Spark on Hive:Spark 为主,Hive 为辅。你用 Spark SQL/Spark 代码,Spark 自己解析优化,直接读 Hive 元数据和表数据。
目前Spark On Hive 是市场的主流
二、安装spark
1、上传spark-3.4.2-bin-hadoop3.tgz
cd /opt/modules
2、解压
tar -zxf spark-3.4.2-bin-hadoop3.tgz -C /opt/installs
3、重命名
cd /opt/installs
mv spark-3.4.2-bin-hadoop3/ spark
5、配置环境变量:
vi /etc/profile.d/myenv.sh
export SPARK_HOME=/opt/installs/spark
export PATH=$SPARK_HOME/bin:$SPARK_HOME/sbin:$PATH
刷新环境变量:
source /etc/profile
2、测试使用
Spark Python Shell 是一个交互工具,可以启动spark中的交互工具,里面可以写代码
# 启动Python开发Spark的交互命令行
# --master:用于指定运行的模式,--master yarn
# local[2]:使用本地模式,并且只给2CoreCPU来运行程序
pyspark --master local[2]

三、如何整合?
在hive 下修改hive-site.xml
<property>
<name>hive.metastore.schema.verification</name>
<value>false</value>
</property>
将hive-site.xml 复制到 spark的conf 下
cp /opt/installs/hive/conf/hive-site.xml /opt/installs/spark/conf
修改spark下的hive-site.xml
将之前的 10000 端口,修改为 10001 端口
<property>
<name>hive.server2.thrift.port</name>
<value>10001</value>
<description>Port number of HiveServer2 Thrift interface when hive.server2.transport.mode is 'binary'.</description>
</property>
假如报这个错误:
Exception in thread "main" org.apache.spark.SparkException: When running with master 'yarn' either HADOOP_CONF_DIR or YARN_CONF_DIR must be set in the environment.
at org.apache.spark.deploy.SparkSubmitArguments.error(SparkSubmitArguments.scala:650)
at org.apache.spark.deploy.SparkSubmitArguments.validateSubmitArguments(SparkSubmitArguments.scala:281)
at org.apache.spark.deploy.SparkSubmitArguments.validateArguments(SparkSubmitArguments.scala:237)
at org.apache.spark.deploy.SparkSubmitArguments.<init>(SparkSubmitArguments.scala:122)
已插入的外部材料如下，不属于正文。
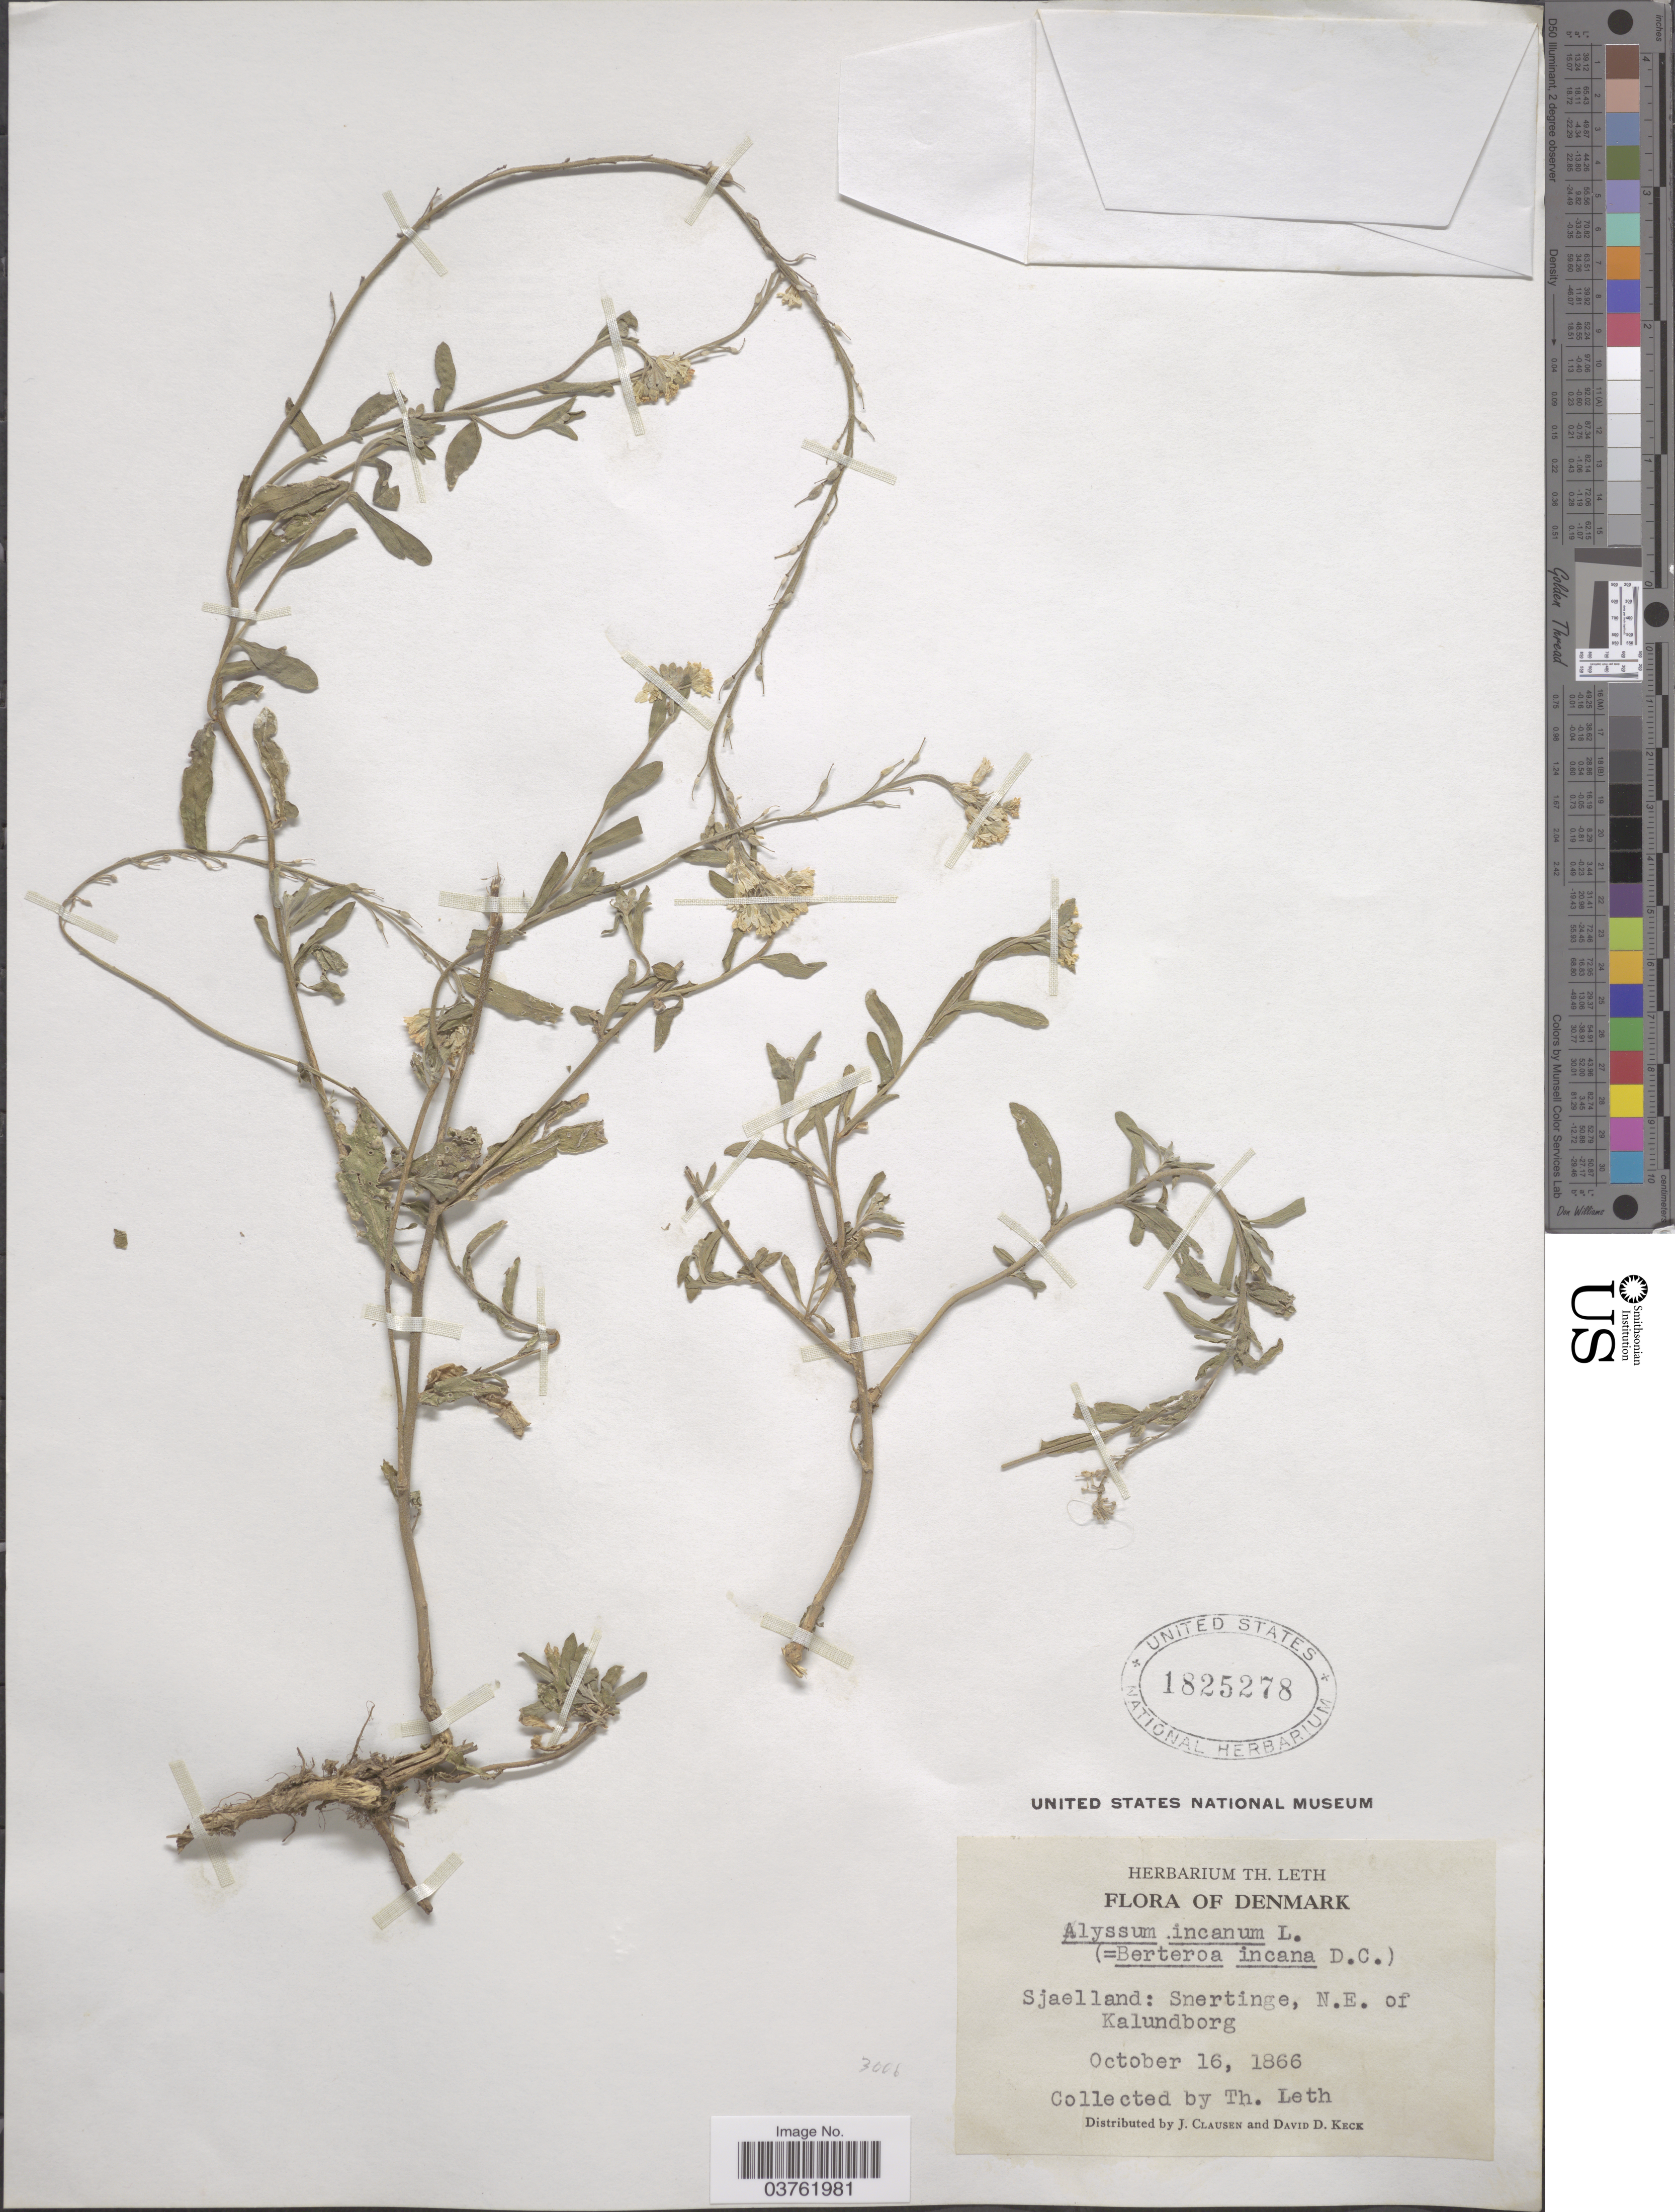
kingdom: Plantae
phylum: Tracheophyta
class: Magnoliopsida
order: Brassicales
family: Brassicaceae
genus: Alyssum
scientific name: Alyssum incanum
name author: L.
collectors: L. Leth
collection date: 1866-10-16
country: Denmark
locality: Sjaelland: Snertinge, N. E. of Kalundborg.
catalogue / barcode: US 1825278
at org.apache.spark.deploy.SparkSubmit$$anon$2$$anon$3.<init>(SparkSubmit.scala:1094)
at org.apache.spark.deploy.SparkSubmit$$anon$2.parseArguments(SparkSubmit.scala:1094)
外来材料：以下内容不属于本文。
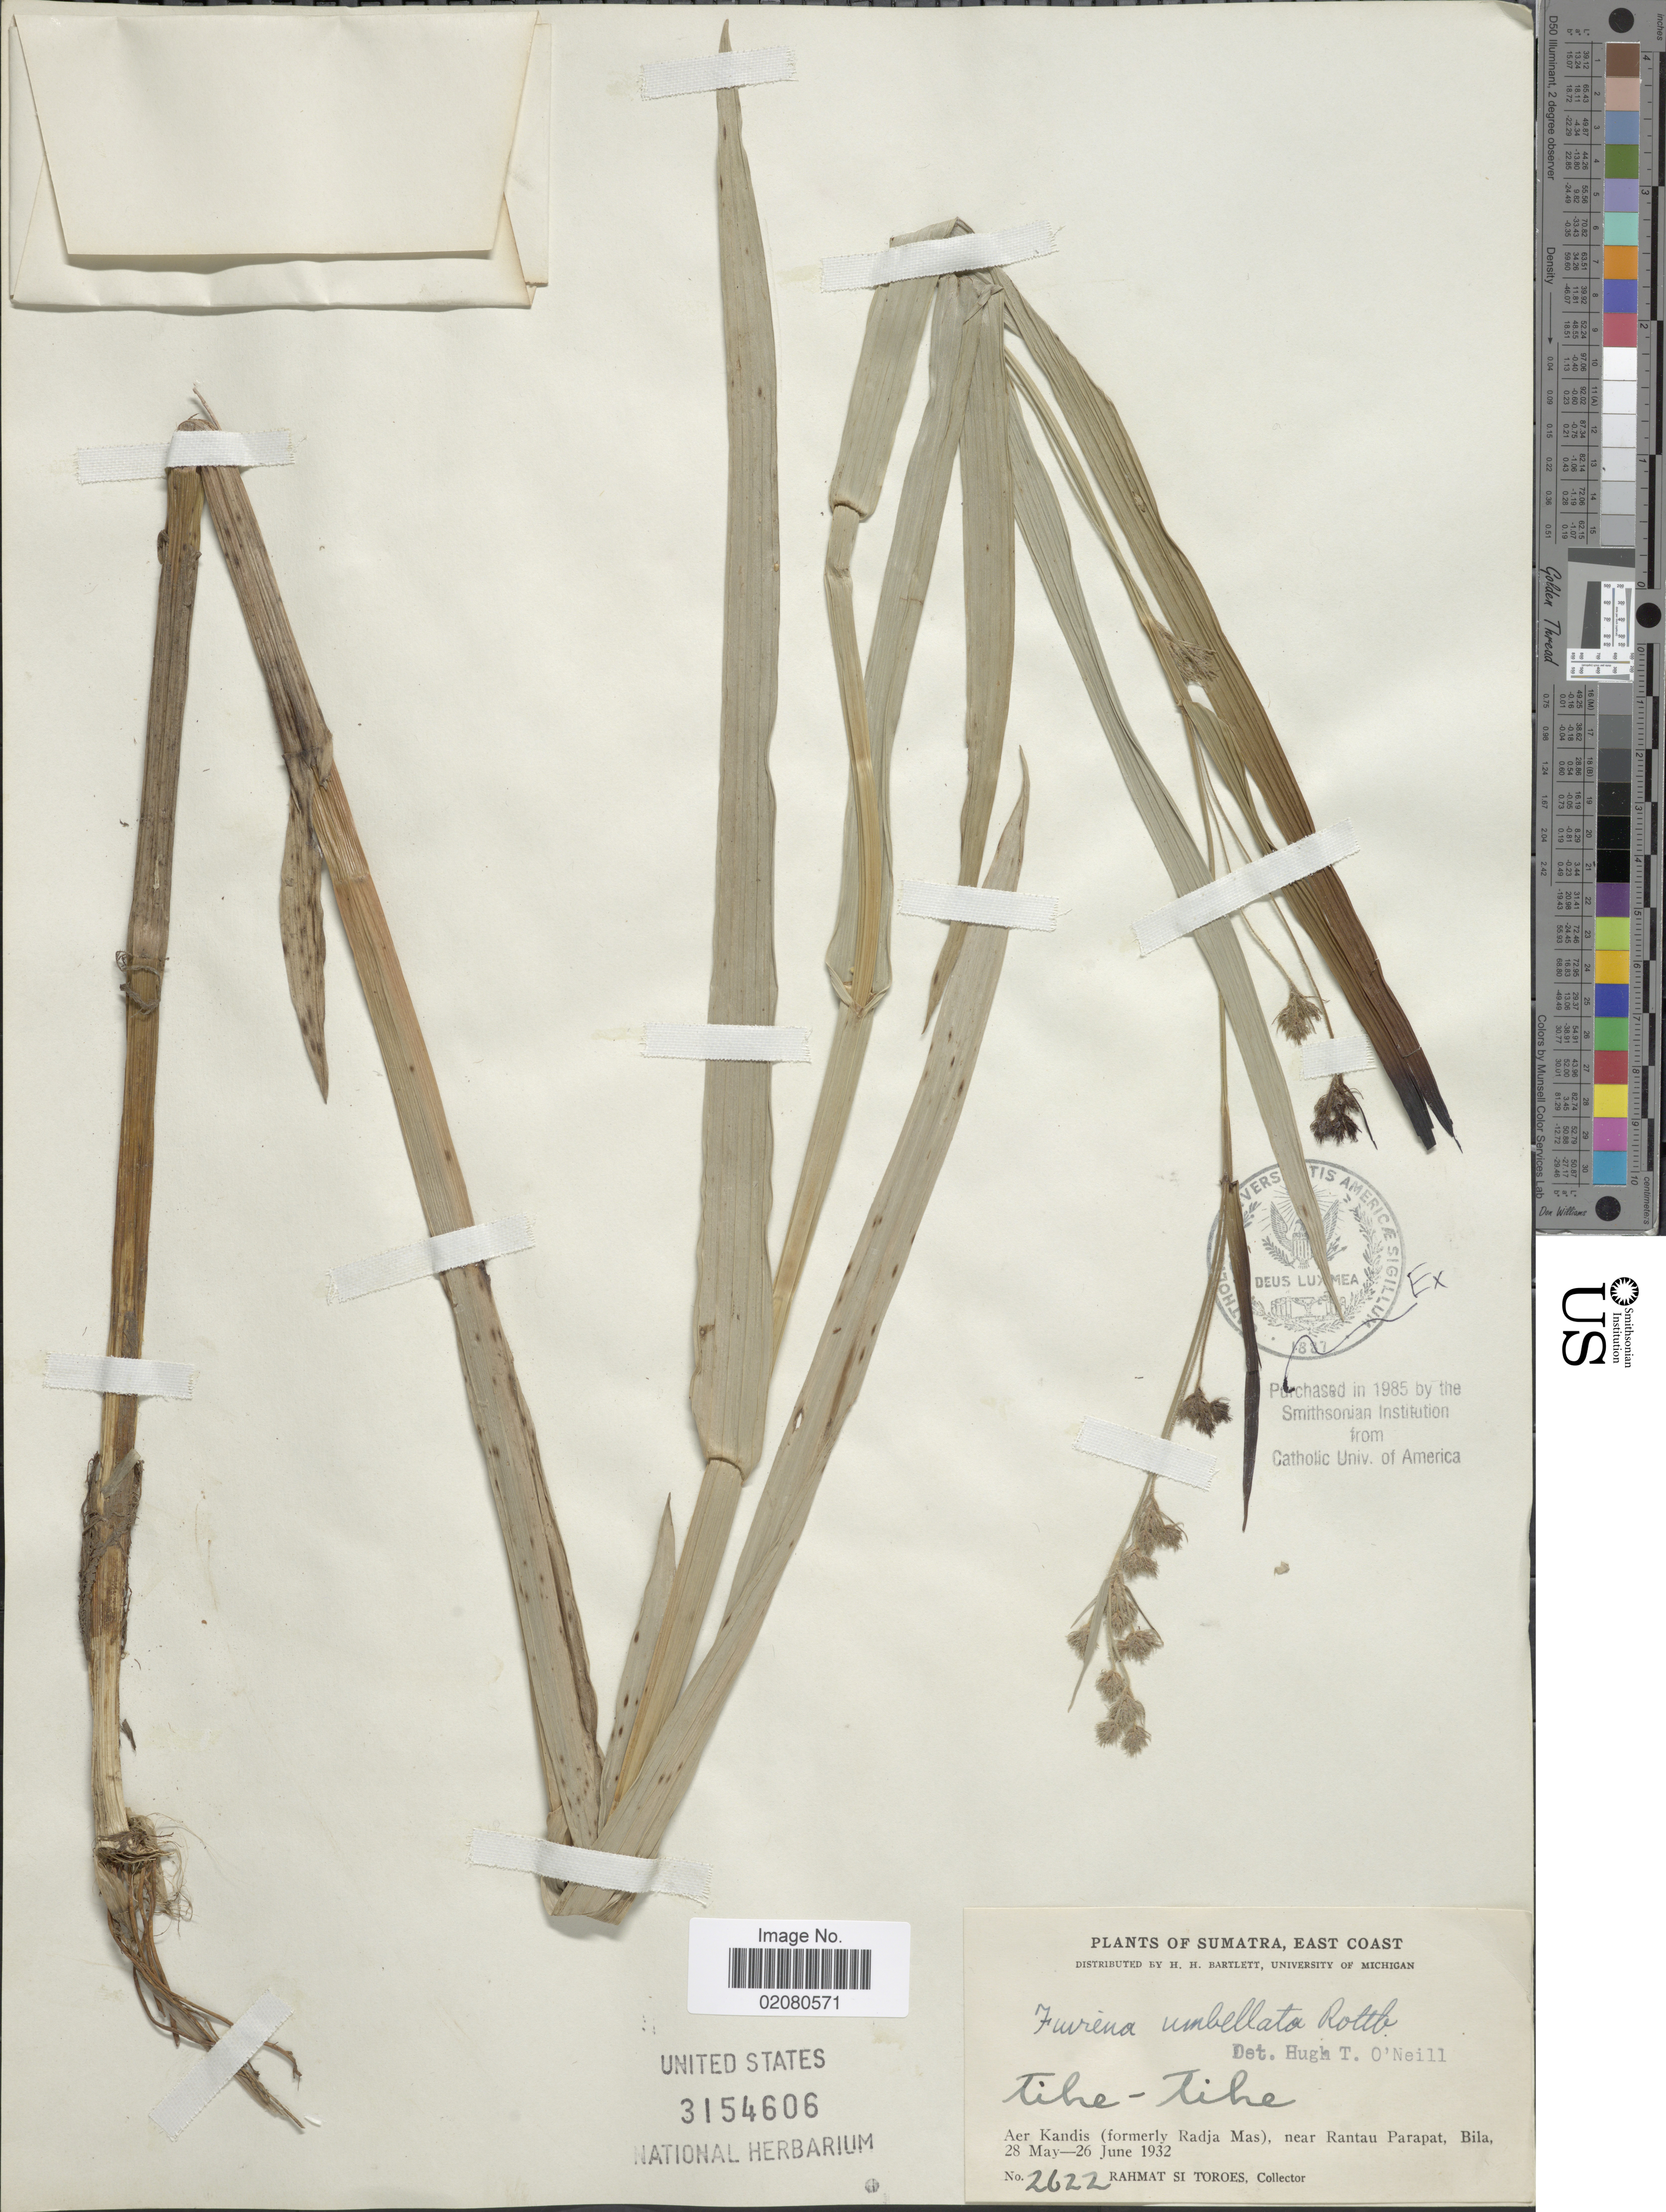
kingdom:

at org.apache.spark.deploy.SparkSubmit.doSubmit(SparkSubmit.scala:86)
at org.apache.spark.deploy.SparkSubmit$$anon$2.doSubmit(SparkSubmit.scala:1111)
at org.apache.spark.deploy.SparkSubmit$.main(SparkSubmit.scala:1120)
at org.apache.spark.deploy.SparkSubmit.main(SparkSubmit.scala)
修改配置文件,添加如下配置:
vi /etc/profile.d/myenv.sh
export HADOOP_CONF_DIR=$HADOOP_HOME/etc/hadoop
export YARN_CONF_DIR=$HADOOP_HOME/etc/hadoop
source /etc/profile
记得每次先启动 metastore 服务!!!
否则报如下错误:
Caused by: java.lang.RuntimeException: Unable to instantiate org.apache.hadoop.hive.ql.metadata.SessionHiveMetaStoreClient
at org.apache.hadoop.hive.metastore.MetaStoreUtils.newInstance(MetaStoreUtils.java:1742)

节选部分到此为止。